Pocas películas han parecido tan conmovedoras o polémicas a quien suscribe, veterano cinéfilo impenitente, como E.T., El color púrpura, El imperio del sol, La lista de Schindler y Munich, del cineasta judeo-estadounidense Steven Spielberg, cuyo connacional judío Woody Allen figuró entre mis cineastas predilectos de mis años de estudiante secundario. Imposible olvidar joyas cinematográficas como Broadway Danny Rose, La rosa púrpura de El Cairo, Hannah y sus hermanas, Manhattan, Días de radio, Annie Hall, Play it again, Sam.
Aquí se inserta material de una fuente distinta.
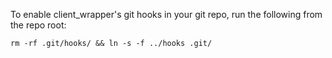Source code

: To enable client_wrapper's git hooks in your git repo, run the following from
the repo root:

`rm -rf .git/hooks/ && ln -s -f ../hooks .git/`
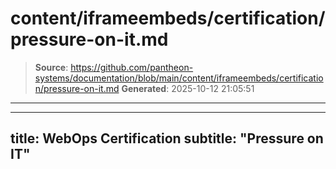 # content/iframeembeds/certification/pressure-on-it.md

> **Source**: https://github.com/pantheon-systems/documentation/blob/main/content/iframeembeds/certification/pressure-on-it.md
> **Generated**: 2025-10-12 21:05:51

---

---
title: WebOps Certification
subtitle: "Pressure on IT"
---

<Partial file="certification-guide/pressure-on-it.md" />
Aprecio mucho a los judíos. Y, como los aprecio, me duelen ciertas actitudes suyas, a mi entender evitables. La agresiva intervención militar israelí en la Península de Gaza, arreciada en los últimos días, constituye a mi entender un ejemplo palmario de esas actitudes. Lo triste del tema es que el gobierno israelí y la comunidad judía internacional están haciendo caso omiso de las buenas advertencias de los organismos multinacionales, llegando al extremo de obstaculizar el ingreso de ayuda humanitaria para el castigado pueblo palestino.
Shemá, Israel. Escucha, Israel. Tu pueblo es un pueblo de víctimas, no de victimarios. Es el pueblo de los esclavos de los faraones y de Nabucodonosor. Es el pueblo de la Diáspora, de las víctimas de la Inquisición, de los pogroms y de la Shoah. Es un pueblo destinado a superar la visión lacrimógena de su pasado, siguiendo el consejo de David ben Gurión, no a remover estúpidamente el cuchillo en la herida. Es un pueblo destinado a hacer la paz, no la guerra. Los palestinos son musulmanes. ¿Acaso tu pueblo olvida que el Islam protegió a los judíos perseguidos por la cristiandad europea? ¿Es posible que tu pueblo haga la guerra a sus antiguos benefactores y conviva pacíficamente con sus otrora perseguidores?
Lamentablemente, los judíos conscientes de su destino de paz parecen escasear en la actualidad y son tildados por sus propios correligionarios, con esas u otras palabras, de infames traidores a su colectividad. Es el caso de nuestro compatriota Daniel Barenboim, gran director de orquesta con un hermoso discurso conciliador injustamente menospreciado por muchos judíos, quienes no aprueban su bella iniciativa de crear una orquesta binacional palestino-israelí y su insistencia en tener más en cuenta los indiscutibles méritos musicales de Richard Wagner que el antisemitismo del genial compositor alemán del siglo XIX.
Shemá, Israel. Escucha, Israel. Como el personaje de Singer, tu pueblo necesita actualmente autocriticarse y reinventarse a sí mismo. Como muchos no-judíos. Que Dios ilumine a la Humanidad, judía o no, en lo tocante a tan noble propósito.